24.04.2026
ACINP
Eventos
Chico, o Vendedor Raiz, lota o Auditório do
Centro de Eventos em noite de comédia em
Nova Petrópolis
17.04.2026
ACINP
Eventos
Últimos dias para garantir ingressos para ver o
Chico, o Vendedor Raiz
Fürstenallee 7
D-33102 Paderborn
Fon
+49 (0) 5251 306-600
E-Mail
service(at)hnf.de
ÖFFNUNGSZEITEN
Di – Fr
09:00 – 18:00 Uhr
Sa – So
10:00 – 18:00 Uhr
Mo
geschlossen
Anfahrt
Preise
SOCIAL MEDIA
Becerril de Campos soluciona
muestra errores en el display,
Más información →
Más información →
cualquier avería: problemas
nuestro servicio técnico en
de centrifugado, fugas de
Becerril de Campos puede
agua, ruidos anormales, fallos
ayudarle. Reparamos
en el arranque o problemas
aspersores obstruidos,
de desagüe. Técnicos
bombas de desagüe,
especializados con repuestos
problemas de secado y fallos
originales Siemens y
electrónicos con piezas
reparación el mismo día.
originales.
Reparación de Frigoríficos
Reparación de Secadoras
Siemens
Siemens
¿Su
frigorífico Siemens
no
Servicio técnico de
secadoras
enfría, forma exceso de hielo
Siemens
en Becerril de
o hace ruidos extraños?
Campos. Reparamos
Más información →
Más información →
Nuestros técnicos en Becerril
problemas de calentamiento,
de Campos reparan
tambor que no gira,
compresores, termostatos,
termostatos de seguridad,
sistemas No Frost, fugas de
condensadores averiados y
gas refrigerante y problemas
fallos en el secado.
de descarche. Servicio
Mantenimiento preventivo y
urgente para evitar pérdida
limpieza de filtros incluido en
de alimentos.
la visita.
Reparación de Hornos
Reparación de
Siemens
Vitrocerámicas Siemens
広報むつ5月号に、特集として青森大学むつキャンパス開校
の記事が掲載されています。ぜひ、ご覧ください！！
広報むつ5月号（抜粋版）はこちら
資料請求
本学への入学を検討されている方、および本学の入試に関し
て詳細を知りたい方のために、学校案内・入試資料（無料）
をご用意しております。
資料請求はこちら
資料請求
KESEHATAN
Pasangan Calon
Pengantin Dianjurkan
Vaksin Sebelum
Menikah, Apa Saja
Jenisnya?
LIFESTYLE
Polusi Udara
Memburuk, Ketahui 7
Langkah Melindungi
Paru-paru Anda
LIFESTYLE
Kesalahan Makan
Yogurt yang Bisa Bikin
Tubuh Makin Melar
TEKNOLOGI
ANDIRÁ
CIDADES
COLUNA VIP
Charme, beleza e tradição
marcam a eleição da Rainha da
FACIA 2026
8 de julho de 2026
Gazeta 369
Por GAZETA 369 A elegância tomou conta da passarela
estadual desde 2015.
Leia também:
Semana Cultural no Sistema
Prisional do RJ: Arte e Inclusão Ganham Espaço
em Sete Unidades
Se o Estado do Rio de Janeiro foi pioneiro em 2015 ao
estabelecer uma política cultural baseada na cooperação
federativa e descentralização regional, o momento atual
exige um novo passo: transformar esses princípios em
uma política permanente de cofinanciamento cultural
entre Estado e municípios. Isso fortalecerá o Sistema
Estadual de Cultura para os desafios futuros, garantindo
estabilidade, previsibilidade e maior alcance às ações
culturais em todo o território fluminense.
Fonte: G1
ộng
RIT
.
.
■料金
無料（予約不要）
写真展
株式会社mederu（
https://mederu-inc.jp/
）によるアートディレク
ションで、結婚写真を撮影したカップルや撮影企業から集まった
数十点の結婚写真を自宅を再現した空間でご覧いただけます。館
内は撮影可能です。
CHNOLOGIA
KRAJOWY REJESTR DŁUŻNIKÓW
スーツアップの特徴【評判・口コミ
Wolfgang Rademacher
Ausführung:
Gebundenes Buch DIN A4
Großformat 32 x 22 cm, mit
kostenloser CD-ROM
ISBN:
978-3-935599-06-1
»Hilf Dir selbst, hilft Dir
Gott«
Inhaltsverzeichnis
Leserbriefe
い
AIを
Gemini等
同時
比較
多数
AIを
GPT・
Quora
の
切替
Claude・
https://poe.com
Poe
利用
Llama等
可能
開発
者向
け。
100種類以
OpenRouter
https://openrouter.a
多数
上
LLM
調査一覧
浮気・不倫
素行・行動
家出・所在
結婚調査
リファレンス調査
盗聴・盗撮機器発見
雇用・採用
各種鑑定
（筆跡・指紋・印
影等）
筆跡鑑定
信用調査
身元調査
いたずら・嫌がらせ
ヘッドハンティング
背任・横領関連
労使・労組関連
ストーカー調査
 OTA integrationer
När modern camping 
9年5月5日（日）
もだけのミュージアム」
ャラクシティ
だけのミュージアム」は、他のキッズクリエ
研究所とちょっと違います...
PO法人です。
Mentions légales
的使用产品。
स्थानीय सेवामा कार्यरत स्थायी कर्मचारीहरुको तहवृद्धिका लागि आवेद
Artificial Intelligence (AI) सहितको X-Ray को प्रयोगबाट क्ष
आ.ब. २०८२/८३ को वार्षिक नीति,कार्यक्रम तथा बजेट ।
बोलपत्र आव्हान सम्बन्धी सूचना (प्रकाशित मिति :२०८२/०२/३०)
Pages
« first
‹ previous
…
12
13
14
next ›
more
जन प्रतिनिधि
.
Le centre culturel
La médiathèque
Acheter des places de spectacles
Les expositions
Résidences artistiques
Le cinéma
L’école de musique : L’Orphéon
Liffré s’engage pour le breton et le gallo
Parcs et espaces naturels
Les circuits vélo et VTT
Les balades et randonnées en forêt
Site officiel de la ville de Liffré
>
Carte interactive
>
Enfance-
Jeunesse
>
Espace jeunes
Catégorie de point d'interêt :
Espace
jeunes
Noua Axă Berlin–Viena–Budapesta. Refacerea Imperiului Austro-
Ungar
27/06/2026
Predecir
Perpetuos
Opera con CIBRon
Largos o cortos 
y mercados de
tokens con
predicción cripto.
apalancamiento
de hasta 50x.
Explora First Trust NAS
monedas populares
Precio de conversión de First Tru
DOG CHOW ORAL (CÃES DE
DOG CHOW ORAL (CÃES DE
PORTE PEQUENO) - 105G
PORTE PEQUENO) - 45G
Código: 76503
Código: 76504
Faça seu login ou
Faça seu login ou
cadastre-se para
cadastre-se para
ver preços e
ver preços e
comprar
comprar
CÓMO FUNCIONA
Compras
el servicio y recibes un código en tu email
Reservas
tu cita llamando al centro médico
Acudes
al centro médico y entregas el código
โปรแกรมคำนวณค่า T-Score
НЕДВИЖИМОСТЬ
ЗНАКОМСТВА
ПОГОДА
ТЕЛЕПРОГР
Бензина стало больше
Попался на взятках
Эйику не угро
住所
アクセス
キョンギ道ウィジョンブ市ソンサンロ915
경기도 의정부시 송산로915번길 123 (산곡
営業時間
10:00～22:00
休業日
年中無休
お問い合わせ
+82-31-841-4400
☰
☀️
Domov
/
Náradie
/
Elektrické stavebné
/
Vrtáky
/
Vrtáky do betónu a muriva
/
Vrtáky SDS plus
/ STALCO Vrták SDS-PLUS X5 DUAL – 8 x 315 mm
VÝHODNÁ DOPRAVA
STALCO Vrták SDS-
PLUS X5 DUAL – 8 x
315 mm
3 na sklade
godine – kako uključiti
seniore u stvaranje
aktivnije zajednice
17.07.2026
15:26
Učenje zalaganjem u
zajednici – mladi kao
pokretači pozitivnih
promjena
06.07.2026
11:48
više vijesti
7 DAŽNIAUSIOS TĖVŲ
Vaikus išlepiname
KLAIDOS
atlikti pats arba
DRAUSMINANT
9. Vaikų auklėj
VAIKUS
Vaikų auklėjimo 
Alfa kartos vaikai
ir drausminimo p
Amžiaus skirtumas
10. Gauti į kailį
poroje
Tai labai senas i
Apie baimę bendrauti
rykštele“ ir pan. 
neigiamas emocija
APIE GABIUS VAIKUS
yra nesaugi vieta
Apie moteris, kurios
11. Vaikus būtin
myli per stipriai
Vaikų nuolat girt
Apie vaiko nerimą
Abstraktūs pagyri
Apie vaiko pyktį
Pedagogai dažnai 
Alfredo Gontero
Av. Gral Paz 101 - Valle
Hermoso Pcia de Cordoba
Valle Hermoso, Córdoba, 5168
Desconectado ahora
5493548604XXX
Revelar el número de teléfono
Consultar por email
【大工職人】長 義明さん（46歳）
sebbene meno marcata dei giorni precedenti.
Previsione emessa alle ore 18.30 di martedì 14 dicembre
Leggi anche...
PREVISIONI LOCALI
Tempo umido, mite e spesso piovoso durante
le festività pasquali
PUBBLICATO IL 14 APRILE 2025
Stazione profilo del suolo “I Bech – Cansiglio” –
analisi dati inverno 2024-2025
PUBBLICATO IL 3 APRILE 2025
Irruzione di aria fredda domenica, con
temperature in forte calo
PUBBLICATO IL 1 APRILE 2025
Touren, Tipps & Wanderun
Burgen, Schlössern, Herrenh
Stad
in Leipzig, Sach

▶ Problem description:
Nothing should appear in the answer except the lines above from the line with "11. Vaikus būtin" through the line with "PUBBLICATO IL 14 APRILE 2025", both included, written out exactly.

▶ Response to this task:
11. Vaikus būtin
myli per stipriai
Vaikų nuolat girt
Apie vaiko nerimą
Abstraktūs pagyri
Apie vaiko pyktį
Pedagogai dažnai 
Alfredo Gontero
Av. Gral Paz 101 - Valle
Hermoso Pcia de Cordoba
Valle Hermoso, Córdoba, 5168
Desconectado ahora
5493548604XXX
Revelar el número de teléfono
Consultar por email
【大工職人】長 義明さん（46歳）
sebbene meno marcata dei giorni precedenti.
Previsione emessa alle ore 18.30 di martedì 14 dicembre
Leggi anche...
PREVISIONI LOCALI
Tempo umido, mite e spesso piovoso durante
le festività pasquali
PUBBLICATO IL 14 APRILE 2025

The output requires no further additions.